Tuesday, January 9, 2018

Doing God's Work Just Might Be God at Work in You

"I don't have a problem doing God's work; I just have a problem dealing with it." 
My husband uttered these words to me a few years back. I knew what he meant then, and I can still remember the frustration he was feeling. Working for God is not always easy. Or clean. Or simple. Or straightforward. Or without a great deal of hidden cost. Working for God can be extremely messy.

Mark 10:17-22, records the response of a rich young king who asked Jesus what steps were necessary to inherit eternal life. Foregoing a discussion of this young man's punch list approach to faith, or his arrogance, let's skip down to verse 21, and the final "requirement" that stopped him I his tracks:
"Then Jesus, looking at him, loved him, and said to him, 'One thing you lack: Go your way, sell whatever you have and give to the poor, and you will have treasure in heaven; and come, take up the cross, and follow Me.'
The following verse reveals the sad outcome:
"But he was sad at this word, and went away sorrowful, for he had great possessions."
This man might have been young, but he wasn't born yesterday. Sell? Give? Heavenly treasure? A cross, and a preacher who was admittedly homeless (Matthew 8:20)? That didn't sound very appealing, or even very wise. Of course, this man saw eternal life as just another thing to possess, like the robes, or livestock, or jewels he already had in his possession; but even if he had truly been seeking some spiritual encounter, throwing away all he had and wandering the countryside hardly sounded like the right way to do that.

But real service, real surrender to the Lord requires giving all we have -- including our will, including our way. "The Lord's work" is by definition, what He designs, what He calls us to do.

We used to drive our ten year-old car and our twenty year-old truck to the food bank where we served.

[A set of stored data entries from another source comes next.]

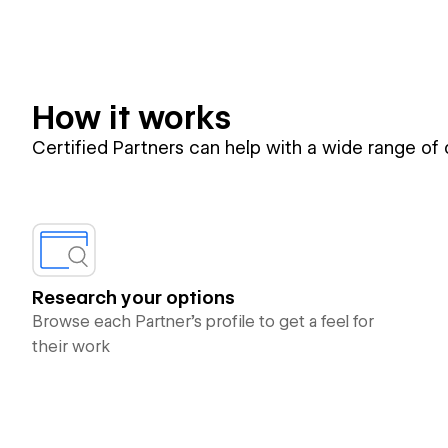
How it works
Certified Partners can help with a wide range of
Research your options
Browse each Partner’s profile to get a feel for
their work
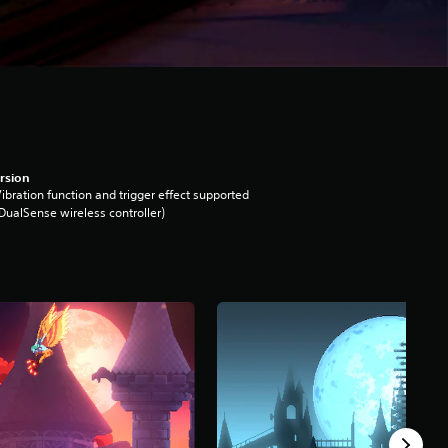
rsion
ibration function and trigger effect supported
DualSense wireless controller)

We'd call one another on our outdated flip phones to discuss our dinner plans afterward; it usually involved some discussion of the scant leftovers we had sitting in our fridge, and maybe, a store brand frozen pizza. Late afternoon would arrive, and we'd leave the food bank, stopping on the way to deliver to a few clients. At our modest little row home in a modest little neighborhood, Scott would linger in the shower, his back aching from a years-old injury; I would barely make it though dinner, exhaustion from putting in a full night's work prior to serving others all day finally catching up to me.

What a wonderful feeling to be used up in such a way! That's what service is all about! Gratifying! Fulfilling! There's almost a romanticism to it! Doing the Lord's work! What a privilege.

But there was more. Some of the clients pulled up in vehicles just a couple years old. Most busied themselves waiting for their turn by playing games on their brand new smart phones. Others complained, whining about how long it was taking to get their free food. I'd schlep boxes of groceries to their cars where their able-bodied 16 year-old sons were standing about smoking cigarettes and talking on their smartphones about the latest gaming system they spent all day worshiping. And their daughters? Uggs, Juicy Couture, need I say more? When we delivered, most clients lived in better houses in better neighborhoods than the one we were going home to; and their live-in boyfriends would make some crack about having to move out now so Girlfriend wouldn't get kicked off the free food list. "Thank yous" were rare. And when I shopped throughout the week to restock food bank shelves, the head of the program told me explicitly name brand products were preferred because "clients won't take generics."

Our definition of "hunger" and our methods of "helping" in this country notwithstanding, this is what doing the Lord's work looked like for a period in our life. Don't get me wrong, there were those desperately in need and as equally grateful; but those who obviously knew how to play the system, who traveled from one giveaway to the next and called their friends to "get over here, they've got turkeys!" -- those were the folks who really made serving messy; who really made the Lord's work hard to deal with.

After many late night discussions about the program and its obvious faults, Scott and I believed God had a great love for these people, and wanted us to love them as well. They were facing a much more nefarious type of hunger, a hunger they didn't even know they had, a hunger that Jesus fully satisfies; it had more to do with what was in their hearts than what was on their plates. It is because of this we agreed to stay until God removed us in His time -- and He did. Although working for God can be messy and unromantic, it is never without purpose, and "dealing with it" can be God's way of dealing with us. And just like the rich young ruler, God had a heavenly treasure for us if we simply laid down ourselves.